Passage for review:
-- Opening Marker --
EX-10.2 3 employeeoptionagreement202.htm EX-10.2 Document
Exhibit 10.2
United Fire Group, Inc.
2021 Stock and Incentive Plan
Option Award Notice

[Participant Name]

You have been awarded an option to purchase shares of Common Stock of United Fire Group, Inc. (the “Company”). The option is granted pursuant to the terms and conditions of the United Fire Group, Inc. 2021 Stock and Incentive Plan (the “Plan”) and the Stock Option Agreement (together with this Award Notice, the “Agreement”). Copies of the Plan and the Stock Option Agreement are attached hereto. Capitalized terms not defined herein shall have the meanings specified in the Plan or the Agreement.
Option: You have been awarded a Nonqualified Stock Option to purchase from the Company [___________] shares of its Common Stock, par value $0.001 per share (the “Common Stock”), subject to adjustment as provided in Section 4.2 of the Agreement.

Option Date: [___________]

Exercise Price: [___________] per share, subject to adjustment as provided in Section 4.2 of the Agreement.
-- Closing Marker --
Directions for this task: For each statement below, answer yes or no as to whether it agrees with the option award notice, and quote the notice's deciding words. 1. The option awarded is a Nonqualified Stock Option. 2. The Common Stock has a par value of $0.01 per share. 3. Copies of the Plan and the Stock Option Agreement are attached to the notice. The material that comes after the option award notice has no connection to it.

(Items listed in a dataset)
-- Opening Marker --
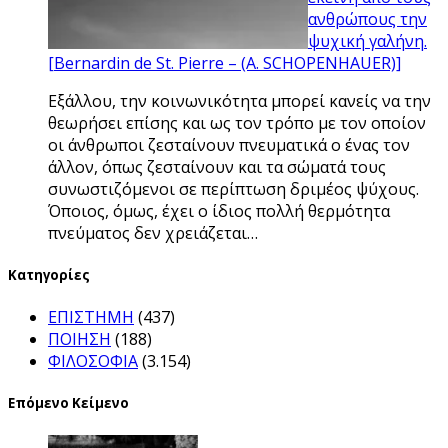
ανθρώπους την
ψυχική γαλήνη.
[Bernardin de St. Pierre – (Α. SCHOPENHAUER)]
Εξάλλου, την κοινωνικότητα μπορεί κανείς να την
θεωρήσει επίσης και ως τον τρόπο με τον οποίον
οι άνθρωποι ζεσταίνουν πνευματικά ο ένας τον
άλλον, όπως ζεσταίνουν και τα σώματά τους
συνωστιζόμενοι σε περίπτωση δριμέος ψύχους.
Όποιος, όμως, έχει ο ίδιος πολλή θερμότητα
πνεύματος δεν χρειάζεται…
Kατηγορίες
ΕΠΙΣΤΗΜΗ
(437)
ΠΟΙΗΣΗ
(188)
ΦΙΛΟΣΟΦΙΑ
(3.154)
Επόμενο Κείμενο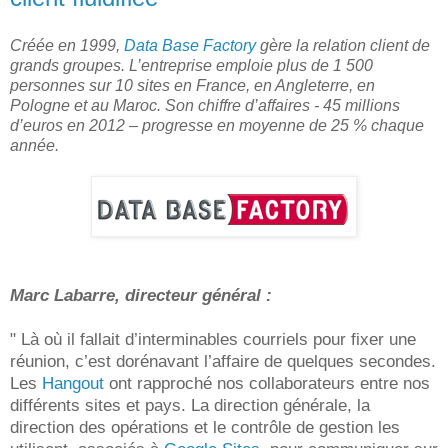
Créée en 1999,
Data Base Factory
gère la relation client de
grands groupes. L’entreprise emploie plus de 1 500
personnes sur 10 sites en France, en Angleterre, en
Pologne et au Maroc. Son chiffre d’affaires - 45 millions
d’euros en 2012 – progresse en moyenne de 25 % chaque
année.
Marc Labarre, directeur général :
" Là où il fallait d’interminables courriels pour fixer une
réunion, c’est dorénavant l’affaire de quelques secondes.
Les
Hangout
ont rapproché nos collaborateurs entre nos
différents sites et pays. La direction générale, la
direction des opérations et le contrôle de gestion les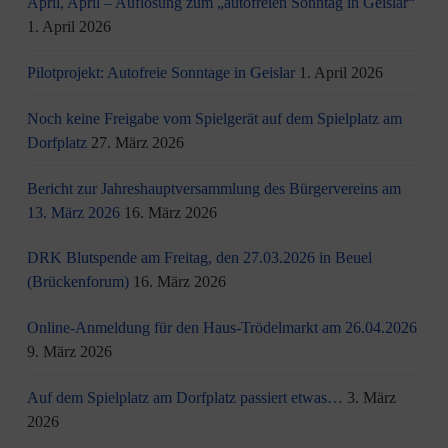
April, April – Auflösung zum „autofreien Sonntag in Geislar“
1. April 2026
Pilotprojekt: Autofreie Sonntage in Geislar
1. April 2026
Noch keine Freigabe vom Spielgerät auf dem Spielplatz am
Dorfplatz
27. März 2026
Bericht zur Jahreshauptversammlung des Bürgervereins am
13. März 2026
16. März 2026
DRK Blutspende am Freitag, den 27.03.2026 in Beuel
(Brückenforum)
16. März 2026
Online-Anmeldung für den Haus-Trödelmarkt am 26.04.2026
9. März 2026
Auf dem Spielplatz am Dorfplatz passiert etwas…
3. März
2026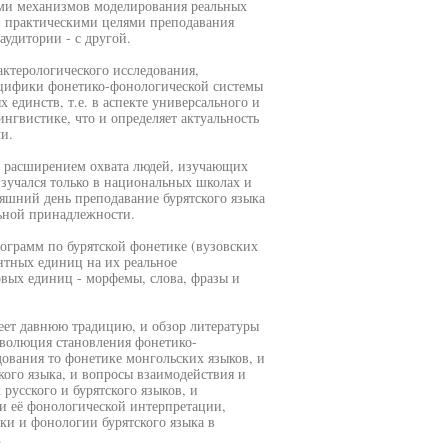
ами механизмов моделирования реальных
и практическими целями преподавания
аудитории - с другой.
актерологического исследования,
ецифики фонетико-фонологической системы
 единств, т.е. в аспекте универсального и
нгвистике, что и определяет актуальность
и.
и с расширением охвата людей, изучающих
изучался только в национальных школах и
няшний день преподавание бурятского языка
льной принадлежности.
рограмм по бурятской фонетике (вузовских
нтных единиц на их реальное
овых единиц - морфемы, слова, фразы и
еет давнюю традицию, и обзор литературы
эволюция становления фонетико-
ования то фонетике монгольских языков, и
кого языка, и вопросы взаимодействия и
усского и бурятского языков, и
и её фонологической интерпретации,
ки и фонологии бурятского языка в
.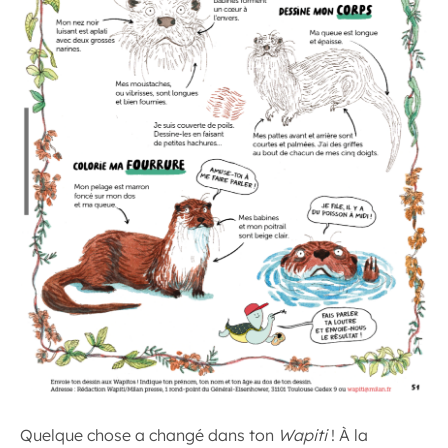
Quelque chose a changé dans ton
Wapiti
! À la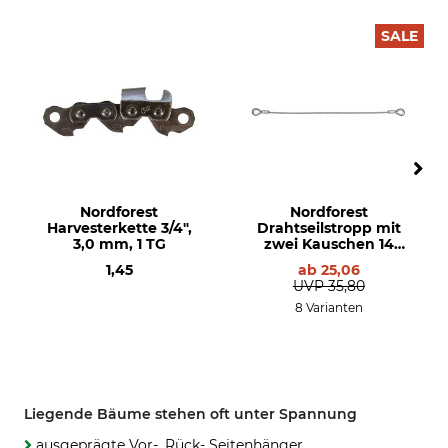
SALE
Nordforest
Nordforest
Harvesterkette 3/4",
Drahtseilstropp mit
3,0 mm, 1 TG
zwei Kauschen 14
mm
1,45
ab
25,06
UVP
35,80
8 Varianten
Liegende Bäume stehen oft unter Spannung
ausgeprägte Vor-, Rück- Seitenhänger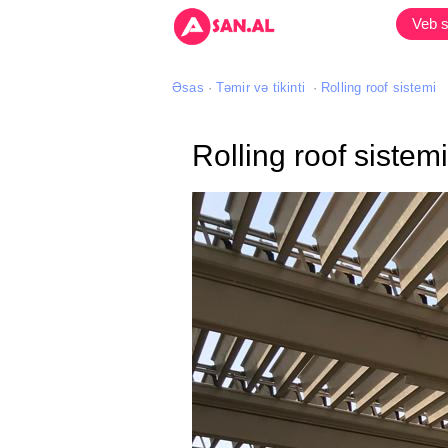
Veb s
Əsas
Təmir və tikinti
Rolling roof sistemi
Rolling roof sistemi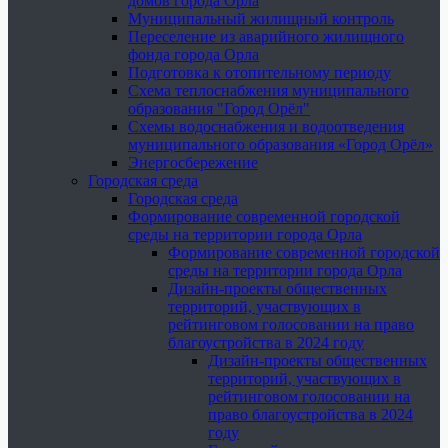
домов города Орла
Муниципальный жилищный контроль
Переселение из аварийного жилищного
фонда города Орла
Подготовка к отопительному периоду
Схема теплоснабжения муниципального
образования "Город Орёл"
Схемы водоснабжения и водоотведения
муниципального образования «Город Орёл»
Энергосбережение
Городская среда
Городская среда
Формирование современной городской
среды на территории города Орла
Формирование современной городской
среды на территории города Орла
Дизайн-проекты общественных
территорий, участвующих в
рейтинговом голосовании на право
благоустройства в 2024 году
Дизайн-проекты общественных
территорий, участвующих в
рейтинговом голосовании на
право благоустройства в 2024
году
-- Closing Marker --
Solution for this problem:
1. Yes: "You have been awarded a Nonqualified Stock Option"
2. No: "par value $0.001 per share"
3. Yes: "Copies of the Plan and the Stock Option Agreement are attached hereto."